- WHAT TO DO -
What do the lines say from the one containing "pinky tip: (292, 283)" to the end of the records? Restate them word for word, and only those.

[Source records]
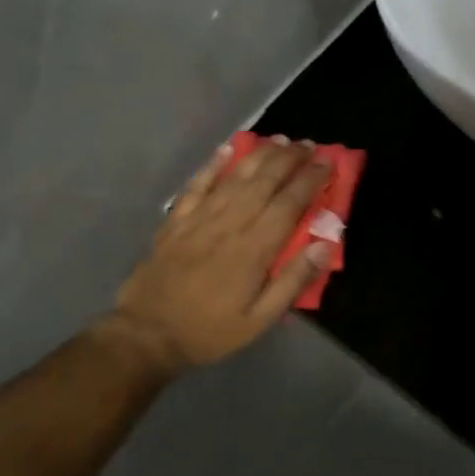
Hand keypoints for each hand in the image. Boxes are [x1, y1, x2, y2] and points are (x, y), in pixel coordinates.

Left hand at [103, 138, 333, 373]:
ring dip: (260, 155)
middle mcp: (229, 224)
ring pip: (235, 177)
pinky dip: (214, 164)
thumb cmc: (210, 331)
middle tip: (309, 145)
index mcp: (254, 249)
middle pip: (264, 181)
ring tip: (280, 140)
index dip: (310, 180)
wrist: (147, 335)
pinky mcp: (176, 220)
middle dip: (290, 159)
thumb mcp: (260, 320)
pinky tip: (227, 149)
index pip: (289, 203)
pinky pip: (198, 184)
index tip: (328, 163)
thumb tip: (326, 244)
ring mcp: (199, 219)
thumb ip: (294, 281)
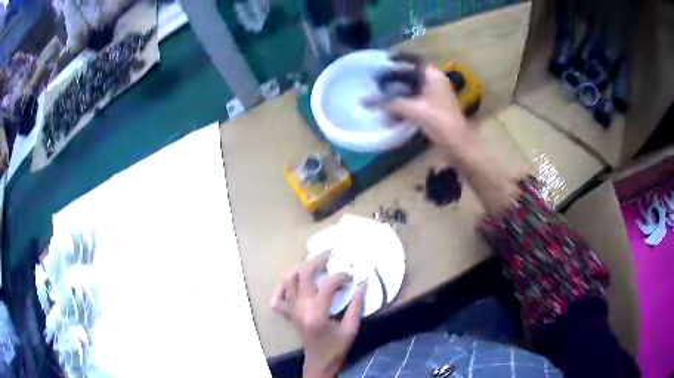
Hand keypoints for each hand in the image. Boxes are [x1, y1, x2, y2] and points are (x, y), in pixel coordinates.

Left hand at [271, 253, 365, 377]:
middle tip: (331, 254)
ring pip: (288, 281)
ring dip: (300, 269)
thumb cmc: (337, 347)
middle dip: (317, 261)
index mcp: (317, 313)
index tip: (352, 276)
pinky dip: (281, 288)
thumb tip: (363, 283)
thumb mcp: (351, 328)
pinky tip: (292, 283)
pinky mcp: (288, 314)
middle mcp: (300, 308)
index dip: (341, 276)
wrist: (320, 361)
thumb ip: (357, 305)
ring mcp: (291, 310)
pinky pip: (277, 299)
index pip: (327, 284)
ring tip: (314, 264)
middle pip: (303, 275)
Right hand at [378, 64, 471, 150]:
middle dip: (395, 75)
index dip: (401, 57)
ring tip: (382, 93)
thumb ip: (389, 103)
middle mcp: (435, 82)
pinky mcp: (434, 107)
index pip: (416, 59)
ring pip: (414, 87)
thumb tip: (365, 100)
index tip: (386, 58)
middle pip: (413, 73)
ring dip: (398, 90)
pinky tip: (392, 109)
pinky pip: (416, 99)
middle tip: (379, 78)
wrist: (458, 142)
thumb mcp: (413, 110)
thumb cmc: (439, 120)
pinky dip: (404, 102)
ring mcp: (436, 95)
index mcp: (433, 76)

- RESULT -
pinky tip: (292, 283)
pinky mcp: (288, 314)
middle mcp: (300, 308)
index dip: (341, 276)
wrist: (320, 361)
thumb ip: (357, 305)
ring mcp: (291, 310)
pinky pip: (277, 299)
index pip: (327, 284)
ring tip: (314, 264)
middle pip: (303, 275)
Right hand at [378, 64, 471, 150]:
middle dip: (395, 75)
index dip: (401, 57)
ring tip: (382, 93)
thumb ip: (389, 103)
middle mcp: (435, 82)
pinky mcp: (434, 107)
index pip: (416, 59)
ring pip: (414, 87)
thumb tip: (365, 100)
index tip: (386, 58)
middle pip: (413, 73)
ring dip: (398, 90)
pinky tip: (392, 109)
pinky pip: (416, 99)
middle tip: (379, 78)
wrist: (458, 142)
thumb mcp: (413, 110)
thumb cmc: (439, 120)
pinky dip: (404, 102)
ring mcp: (436, 95)
index mcp: (433, 76)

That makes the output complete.